Czech politician and journalist

Jiří Dienstbier (20 April 1937 – 8 January 2011) was a Czech politician and journalist.

==Biography==
Born in Kladno, he was one of Czechoslovakia's most respected foreign correspondents before being fired after the Prague Spring. Unable to have a livelihood as a journalist, he worked as a janitor for the next two decades. During this time, he secretly revived the suppressed Lidové noviny newspaper.

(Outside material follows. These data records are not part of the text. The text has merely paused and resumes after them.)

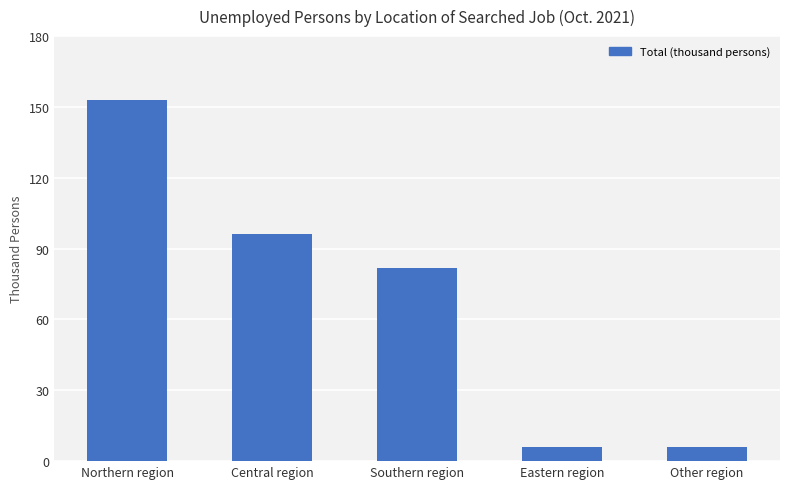

Count the number of data series in this chart.

1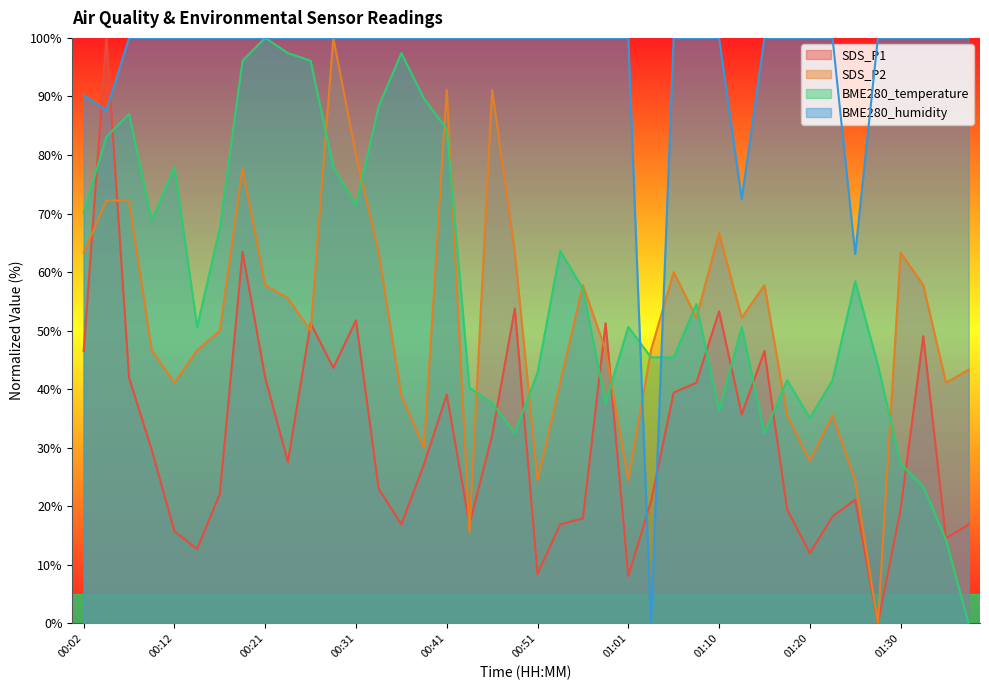

At which label does BME280_humidity reach its peak?

00:07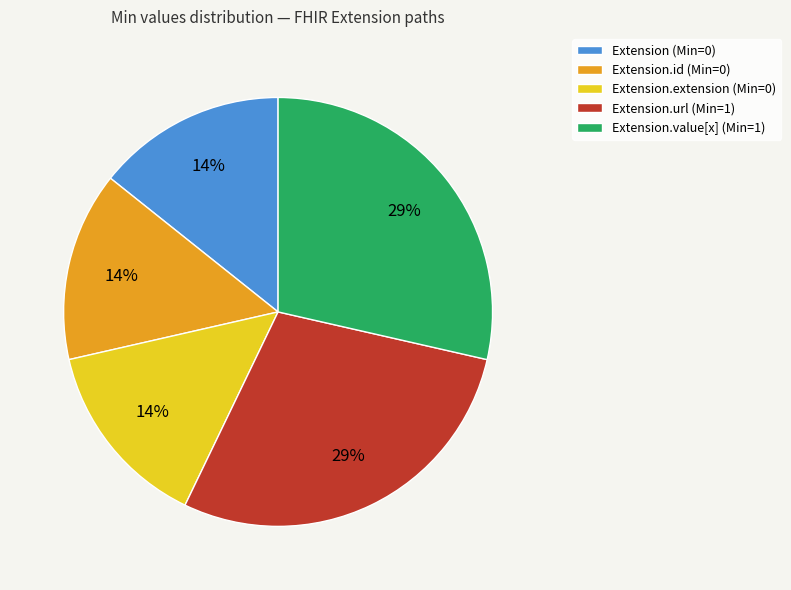

The Extension (Min=0) slice represents 1% of the pie. True or false?

False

After the end of communist rule in 1989, he became the country's first non-Communist foreign minister in four decades, a post he held until 1992. Shortly after his appointment in December 1989, Dienstbier and Minister of National Defence Miroslav Vacek called for the withdrawal of 75,000 Soviet troops who had been stationed in the country since the 1968 Warsaw Pact invasion of Czechoslovakia.

In 2008, he was elected to the Czech Senate for the Kladno region. He died on 8 January 2011 in Prague's Vinohrady Hospital.

==Awards and honors==
In 2000, the Vienna-based International Press Institute named him one of its 50 World Press Freedom Heroes of the past 50 years. In 2013, Dienstbier was posthumously awarded the Hanno R. Ellenbogen Citizenship Award given jointly by the Prague Society for International Cooperation and Global Panel Foundation.

== In popular culture ==
He was portrayed by Vojtěch Kotek in Jiří Mádl's film Waves (2024).